The idea that investment in quality initiatives can contribute to savings or better productivity is not new. It’s just that all too often organisations approach workforce optimisation projects such rostering solely as a cost saving project, rather than a quality improvement program that can free up staff to deliver better quality care, reduce negative outcomes and unlock savings at the same time. While subtle, the difference in emphasis reflects a misconception that increasing the quality of patient care will always lead to an increase in workforce costs, while reducing staffing costs will lead to a decrease in patient care. What this misconception fails to address is that the savings made by ensuring you deploy your permanent workforce in such a way that ensures you have the right people, in the right place at the right time, can also have a positive effect on patient care and productivity.

At Allocate, this means e-rostering is as much about matching skills and numbers of staff to patient needs as it is about managing time and attendance. It is about empowering frontline staff so that they are freed from unnecessary admin, releasing more of their time for care. It is about using the permanent workforce effectively, reducing spending on agency staff. To do this, it is essential senior teams have a deep understanding of where the workforce is deployed effectively and where there are still inefficient practices.

As workforce legislation and industrial awards in health operate at a State level rather than under a single national framework, in-hospital practices vary throughout the country. One thing all hospitals do have in common though, is the major expense of their workforces, and it is our experience that there are some common areas for executives to focus on to uncover what is working and where, as well as what isn’t and why.

The first step is to increase transparency regarding budgets, leave, overtime and the staff skill mix.

A recent Allocate Software roster assessment of hospital wards found that poor knowledge regarding staff availability, employee skills and award constraints were common. In one assessment of a seven-day period, Allocate discovered that, despite 68 unnecessary extra shifts being assigned, 10 per cent of the duties necessary to meet patient needs weren’t fulfilled. The organisation had rostered additional staff, which increased costs, yet failed to deliver the skills to ensure improved patient care. While this was not intentional, the lack of visibility regarding staffing and skill gaps made effective rostering much more difficult.

**LISTED RECORDS:**
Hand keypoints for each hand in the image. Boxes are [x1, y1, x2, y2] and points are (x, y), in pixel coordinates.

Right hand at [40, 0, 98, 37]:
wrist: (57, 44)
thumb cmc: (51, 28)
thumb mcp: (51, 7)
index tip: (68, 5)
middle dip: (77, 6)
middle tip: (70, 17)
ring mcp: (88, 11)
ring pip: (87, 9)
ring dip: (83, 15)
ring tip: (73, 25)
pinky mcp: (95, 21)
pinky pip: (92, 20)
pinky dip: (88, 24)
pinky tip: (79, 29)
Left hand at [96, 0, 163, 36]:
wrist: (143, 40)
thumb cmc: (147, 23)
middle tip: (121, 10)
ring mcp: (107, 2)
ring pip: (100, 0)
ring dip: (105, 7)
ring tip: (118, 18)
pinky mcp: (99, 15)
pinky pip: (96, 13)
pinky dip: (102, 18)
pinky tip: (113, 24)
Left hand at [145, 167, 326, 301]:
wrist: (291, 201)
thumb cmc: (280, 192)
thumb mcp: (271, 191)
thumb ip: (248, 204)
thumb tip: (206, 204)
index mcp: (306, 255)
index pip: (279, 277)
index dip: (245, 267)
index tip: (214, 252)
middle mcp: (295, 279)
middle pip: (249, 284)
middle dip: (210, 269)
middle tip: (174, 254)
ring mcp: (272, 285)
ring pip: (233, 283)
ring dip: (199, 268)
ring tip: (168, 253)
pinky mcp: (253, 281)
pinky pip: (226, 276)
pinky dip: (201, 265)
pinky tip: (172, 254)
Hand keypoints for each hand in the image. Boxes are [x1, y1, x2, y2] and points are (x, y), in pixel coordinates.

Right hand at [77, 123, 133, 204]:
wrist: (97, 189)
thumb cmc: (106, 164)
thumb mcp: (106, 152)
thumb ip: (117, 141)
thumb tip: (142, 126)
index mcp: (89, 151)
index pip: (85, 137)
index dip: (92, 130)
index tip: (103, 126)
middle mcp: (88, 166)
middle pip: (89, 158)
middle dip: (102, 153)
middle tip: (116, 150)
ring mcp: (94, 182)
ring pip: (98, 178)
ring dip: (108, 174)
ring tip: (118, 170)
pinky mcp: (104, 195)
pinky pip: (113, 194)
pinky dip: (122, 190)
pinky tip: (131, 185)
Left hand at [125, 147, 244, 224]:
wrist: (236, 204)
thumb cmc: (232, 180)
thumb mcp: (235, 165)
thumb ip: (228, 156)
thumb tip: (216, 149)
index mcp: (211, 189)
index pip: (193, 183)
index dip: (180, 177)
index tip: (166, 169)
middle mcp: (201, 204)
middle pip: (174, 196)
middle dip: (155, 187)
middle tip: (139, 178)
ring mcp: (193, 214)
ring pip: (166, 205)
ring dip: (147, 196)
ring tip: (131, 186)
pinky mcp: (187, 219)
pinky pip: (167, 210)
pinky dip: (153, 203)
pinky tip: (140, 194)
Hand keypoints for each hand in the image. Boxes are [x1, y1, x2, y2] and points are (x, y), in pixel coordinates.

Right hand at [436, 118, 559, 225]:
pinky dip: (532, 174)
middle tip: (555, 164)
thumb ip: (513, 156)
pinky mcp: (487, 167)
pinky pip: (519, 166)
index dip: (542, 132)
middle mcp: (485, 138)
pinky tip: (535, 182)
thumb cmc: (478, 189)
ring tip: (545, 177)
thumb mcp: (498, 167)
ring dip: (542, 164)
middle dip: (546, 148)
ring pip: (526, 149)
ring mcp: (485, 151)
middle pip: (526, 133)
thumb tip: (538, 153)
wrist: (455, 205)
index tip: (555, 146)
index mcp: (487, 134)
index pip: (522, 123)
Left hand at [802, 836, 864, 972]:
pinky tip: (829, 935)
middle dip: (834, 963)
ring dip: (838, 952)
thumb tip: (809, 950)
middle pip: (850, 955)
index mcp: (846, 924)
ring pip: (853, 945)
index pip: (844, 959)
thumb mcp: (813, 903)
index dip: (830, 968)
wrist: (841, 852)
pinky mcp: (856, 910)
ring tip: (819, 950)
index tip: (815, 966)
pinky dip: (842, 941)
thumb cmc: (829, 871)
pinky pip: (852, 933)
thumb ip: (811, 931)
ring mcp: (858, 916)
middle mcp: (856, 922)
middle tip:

**PROBLEMS TO WORK ON:**
a) In the passage on hospital e-rostering, how many unnecessary extra shifts did one seven-day assessment find had been assigned?
b) Carry on the passage on hospital e-rostering, starting after its final sentence.
The records have no connection to the passage on hospital e-rostering.

**RESULTS OF THE EXERCISE:**
a) 68 unnecessary extra shifts were assigned.

b)
Without sufficient visibility about staff availability, organisations can overspend on unnecessary shifts, agency staffing and excess overtime. Improved visibility enables the rostering manager to cost a roster as it is being created, as well as to evaluate the roster in terms of quality and safety. This provides the opportunity to evaluate and improve the roster before incurring avoidable costs or unacceptable risk. Through recommended changes to rostering practices, the above-mentioned organisation saw a 49 per cent reduction in overtime, a 95 per cent improvement on the accuracy of leave entitlement recording and a 15 per cent reduction in agency costs. Each department also saved 16 hours per week in roster creation and administration. This illustrates the substantial effect that efficient staffing can have on the bottom line.

Poor workforce management can have a major financial impact on any industry. But in health care the stakes extend beyond economics. A poorly managed workforce can have an unacceptable effect on patient care.

So what are the signs that an organisation is missing the opportunity to use workforce optimisation and e-rostering as both a quality and productivity program? Well, these can vary, but board members are encouraged to pay attention to projects that solely focus on time and attendance or awards interpretation, and instead ensure your program uses these key elements as a foundation for patient demand-driven staff deployment.

By increasing the visibility of staffing practices, skill mixes and budgetary implications, organisations can move beyond rostering based on availability to staffing based on clinical demand and required skills. This not only helps meet compliance and audit goals, but leads to higher quality patient care and improved patient outcomes.